[Exercise instructions]
Should a line below contain the word "tester", report it.
• • •
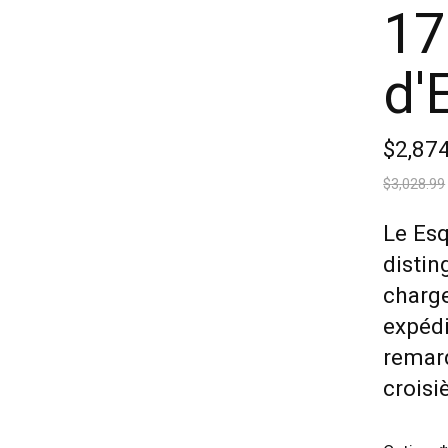
17
d'
$2,87
$3,028.99
Le Esq
distin
charge
expédi
remarq
croisiè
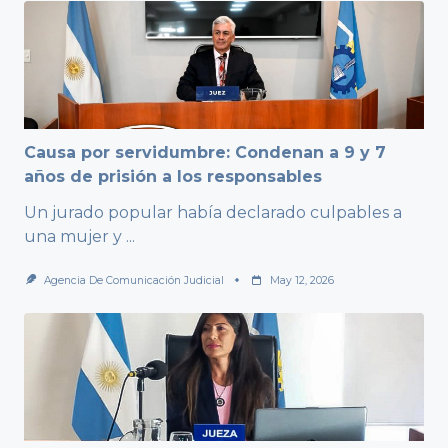
Causa por servidumbre: Condenan a 9 y 7
años de prisión a los responsables
Un jurado popular había declarado culpables a
una mujer y
...
Agencia De Comunicación Judicial
May 12, 2026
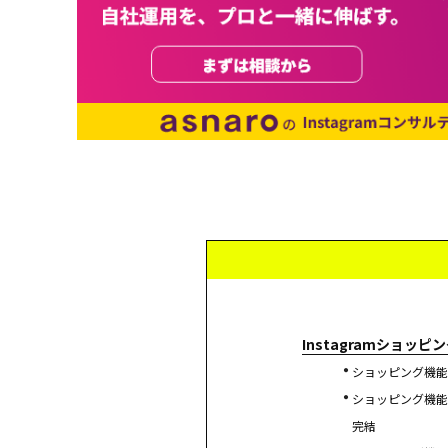
Instagramショッピ
ショッピング機能
ショッピング機能
完結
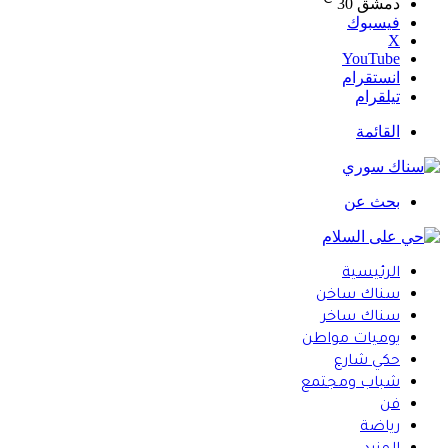
دمشق
30
فيسبوك
‫X
‫YouTube
انستقرام
تيلقرام
القائمة
بحث عن
الرئيسية
سناك ساخن
سناك ساخر
يوميات مواطن
حكي شارع
شباب ومجتمع
فن
رياضة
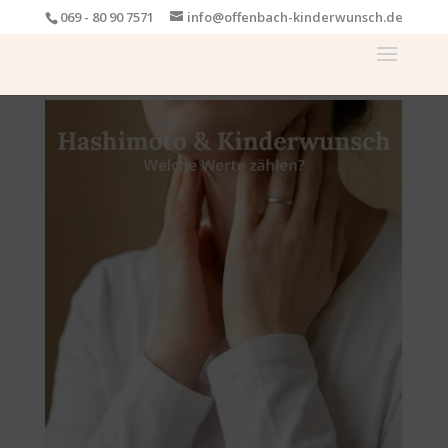
069 - 80 90 7571
info@offenbach-kinderwunsch.de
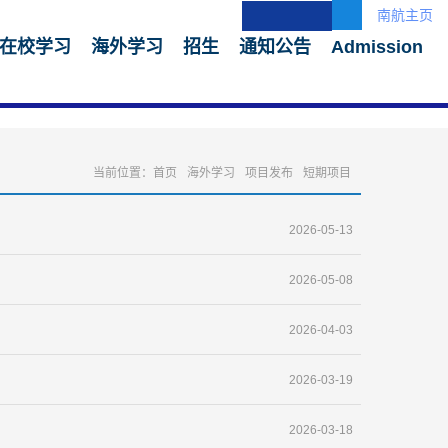
南航主页
在校学习
海外学习
招生
通知公告
Admission
当前位置：
首页
海外学习
项目发布
短期项目
2026-05-13
2026-05-08
2026-04-03
2026-03-19
2026-03-18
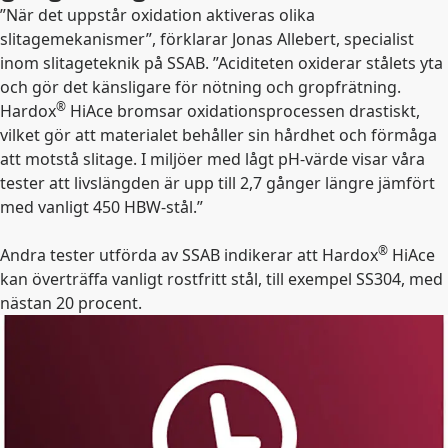
”När det uppstår oxidation aktiveras olika
slitagemekanismer”, förklarar Jonas Allebert, specialist
inom slitageteknik på SSAB. ”Aciditeten oxiderar stålets yta
och gör det känsligare för nötning och gropfrätning.
®
Hardox
HiAce bromsar oxidationsprocessen drastiskt,
vilket gör att materialet behåller sin hårdhet och förmåga
att motstå slitage. I miljöer med lågt pH-värde visar våra
tester att livslängden är upp till 2,7 gånger längre jämfört
med vanligt 450 HBW-stål.”
®
Andra tester utförda av SSAB indikerar att Hardox
HiAce
kan överträffa vanligt rostfritt stål, till exempel SS304, med
nästan 20 procent.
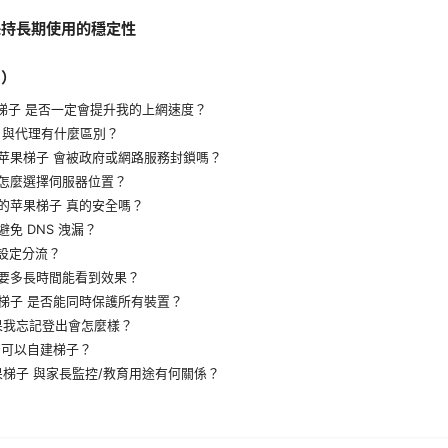
保持長期使用的穩定性
Q）
果梯子 是否一定會提升我的上網速度？
N 與代理有什麼區別？
用苹果梯子 會被政府或網路服務封鎖嗎？
該怎麼選擇伺服器位置？
費的苹果梯子 真的安全嗎？
避免 DNS 洩漏？
何設定分流？
需要多長時間能看到效果？
果梯子 是否能同時保護所有裝置？
如果我忘記登出會怎麼樣？
否可以自建梯子？
果梯子 與家長監控/教育用途有何關係？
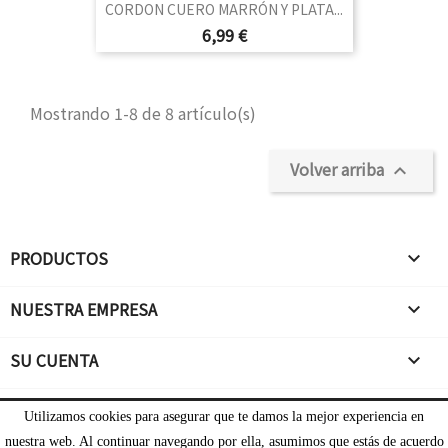
CORDON CUERO MARRÓN Y PLATA...
Precio
6,99 €
Mostrando 1-8 de 8 artículo(s)
Volver arriba

PRODUCTOS

NUESTRA EMPRESA

SU CUENTA

INFORMACIÓN DE LA TIENDA
Utilizamos cookies para asegurar que te damos la mejor experiencia en
nuestra web. Al continuar navegando por ella, asumimos que estás de acuerdo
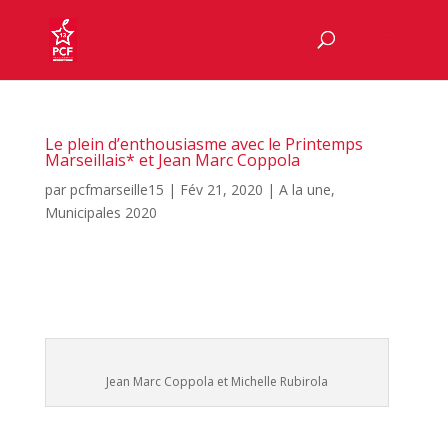
Le plein d’enthousiasme avec le Printemps
Marseillais* et Jean Marc Coppola
par
pcfmarseille15
|
Fév 21, 2020
|
A la une
,
Municipales 2020
Jean Marc Coppola et Michelle Rubirola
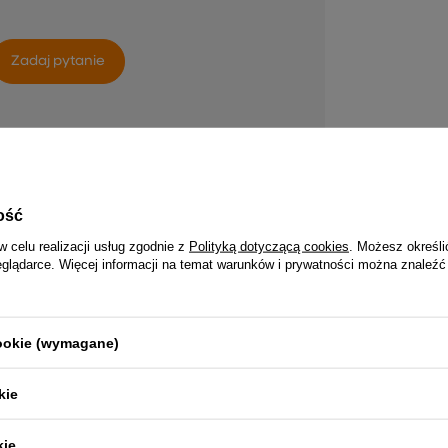
Zadaj pytanie
POWIĄZANE PRODUKTY
ość
w celu realizacji usług zgodnie z
Polityką dotyczącą cookies
. Możesz określi
eglądarce. Więcej informacji na temat warunków i prywatności można znaleźć
cookie (wymagane)
kie
kie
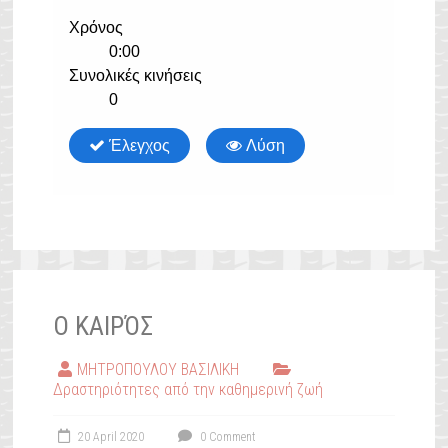
Ο ΚΑΙΡΌΣ
ΜΗΤΡΟΠΟΥΛΟΥ ΒΑΣΙΛΙΚΗ
Δραστηριότητες από την καθημερινή ζωή
20 April 2020
0 Comment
• • •
[Answer to the problem]
tester att livslängden är upp till 2,7 gånger längre jämfört
Andra tester utförda av SSAB indikerar att Hardox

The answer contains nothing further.